Figure 1.

Molecular mechanism of regulation of HIF-1α in hypoxic and normoxic conditions. The figure represents the induction of HIF-1α translation via PI3K/AKT/mTOR pathway. On binding to growth factors at receptor tyrosin kinase PI3K becomes activated which further induces AKT and mTOR pathway activation followed by phosphorylation of S6. HIF-1α synthesis is induced by eIF-4E which binds to HIF-1 α upon activation by 4E-BP1 which is a downstream signaling molecule of mTOR. In the presence of oxygen, Pro-402, Pro-564 in ODD and Asn-803 in CTAD are hydroxylated by PHD and FIH. As represented in the figure, hydroxylation at Asn-803 prevents binding of P300/CBP to HIF-1 α in normoxic conditions, whereas, hydroxylation at Proline residues allow VHL- elongine-C-elongine-B-Cullin-2 complex to bind at ODD of HIF-1α followed ubiquitination of HIF-1α via 26 proteasome.

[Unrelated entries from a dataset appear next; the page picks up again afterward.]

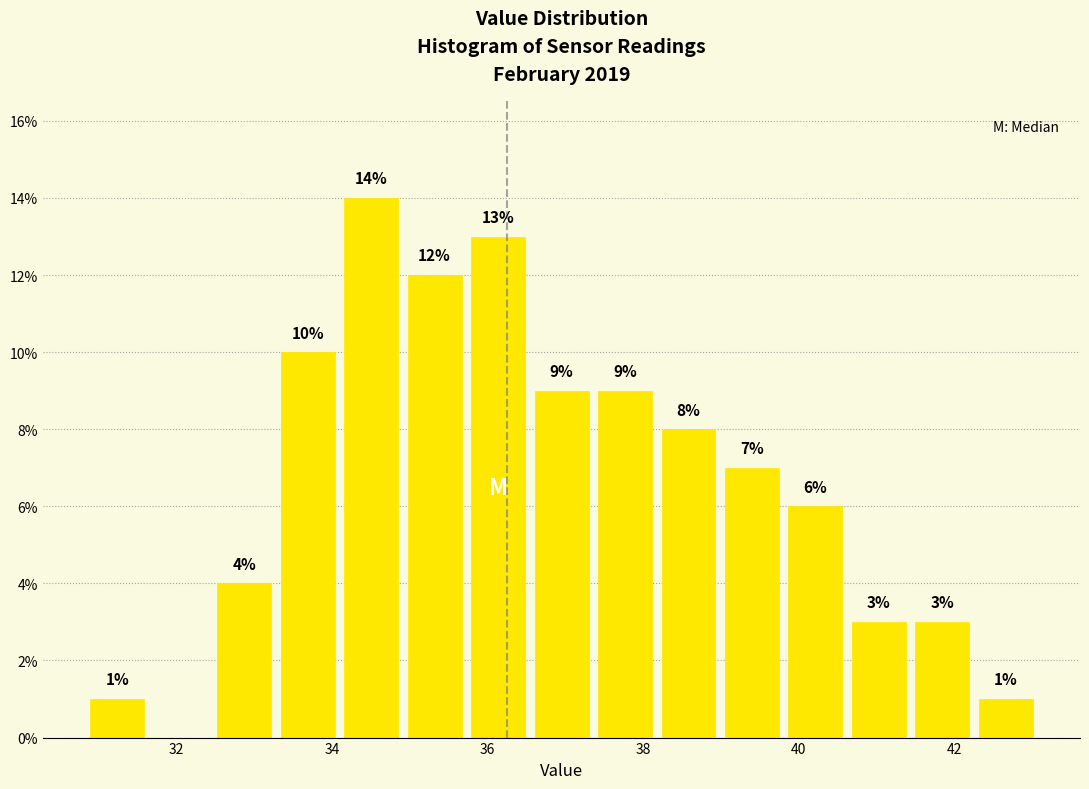

Which range on the x-axis has the tallest bar?

34.0 to 35.0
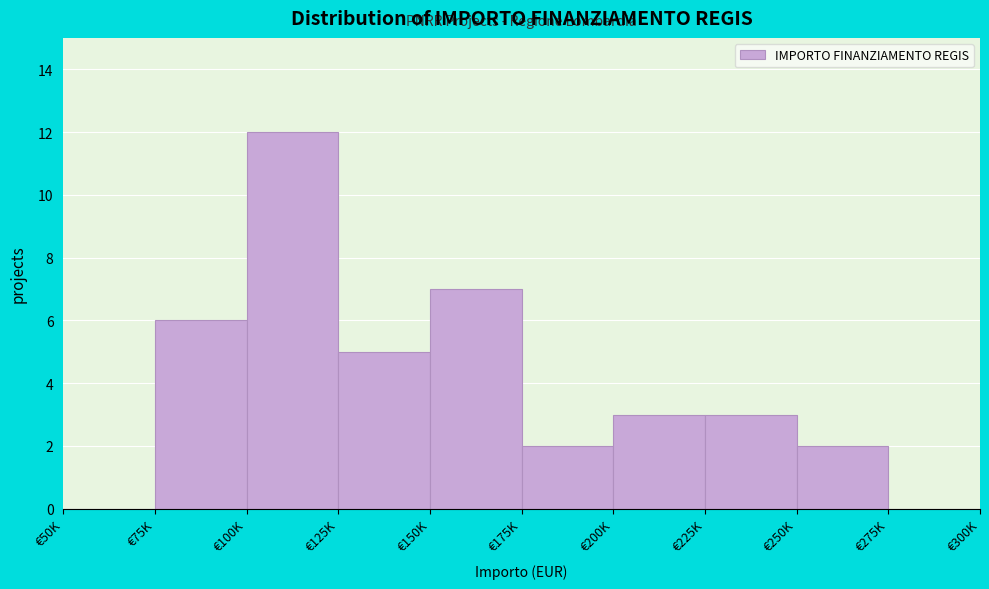

Reading left to right, what are all the values shown in this chart?

€50K=0	€75K=6	€100K=12	€125K=5	€150K=7	€175K=2	€200K=3	€225K=3	€250K=2	€275K=0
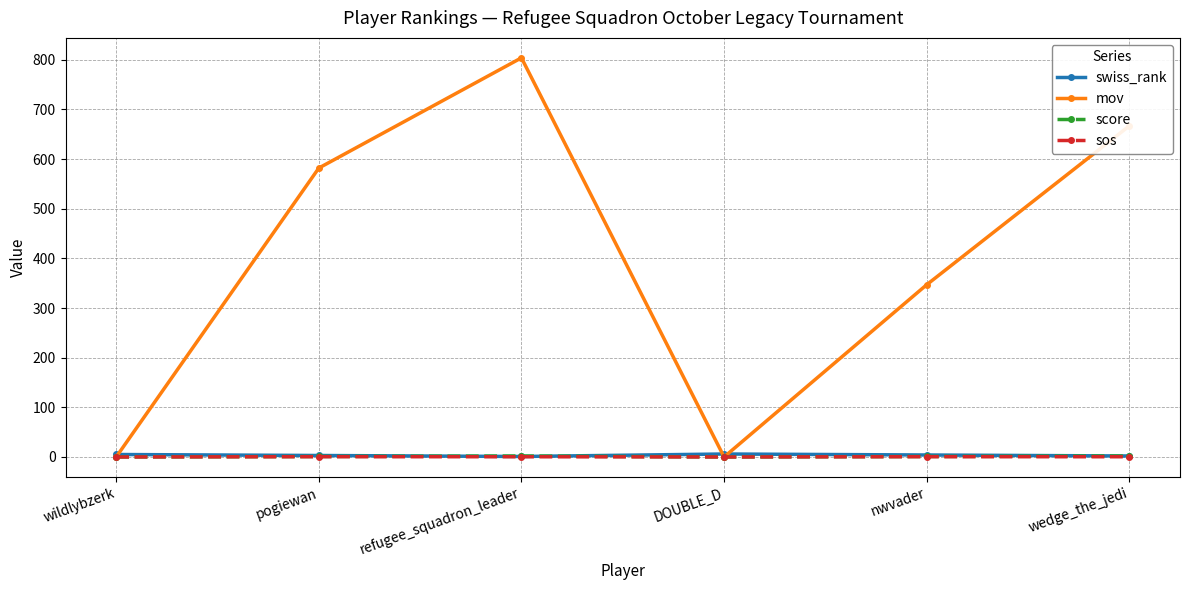

True or false: mov has a value of 582.0 at pogiewan.

True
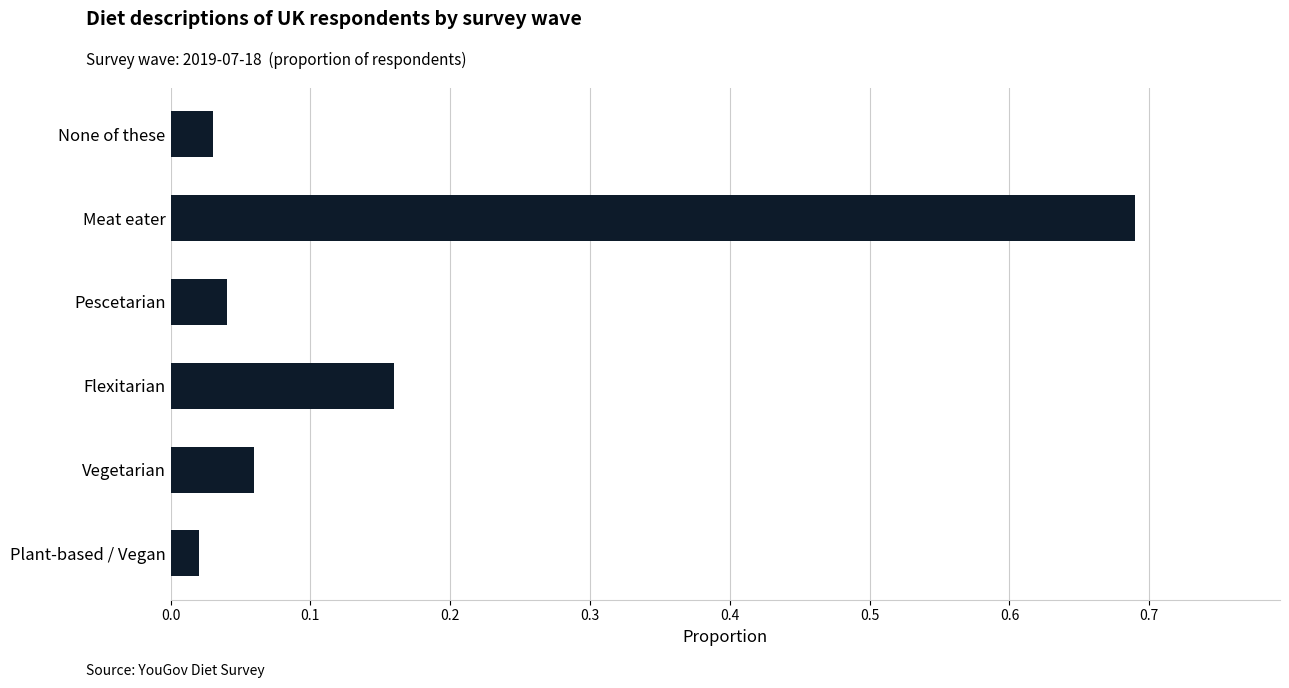

Between Meat eater and Plant-based / Vegan, which is larger?

Meat eater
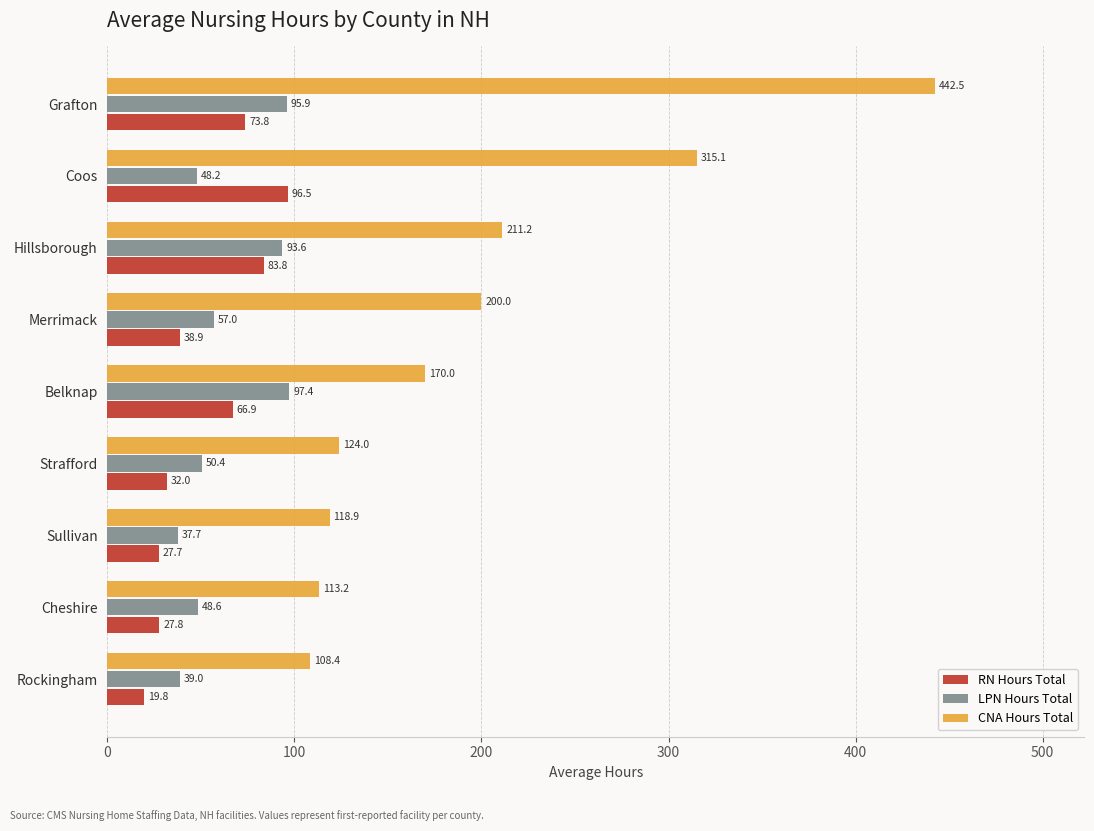

At which label is LPN Hours Total closest to 67?

Merrimack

Expression of HIF-1α is also regulated by IPAS, a variant of HIF-3 which binds with HIF-1α to form an abortive complex. In hypoxic conditions, P300/CBP binds at CTAD which prevents degradation of HIF-1α. HIF-1α enters nucleus and forms active transcription factor by binding with HIF-1β in order to transcribe genes for angiogenesis, metastasis, and survival of cancer stem cells in tumor tissue.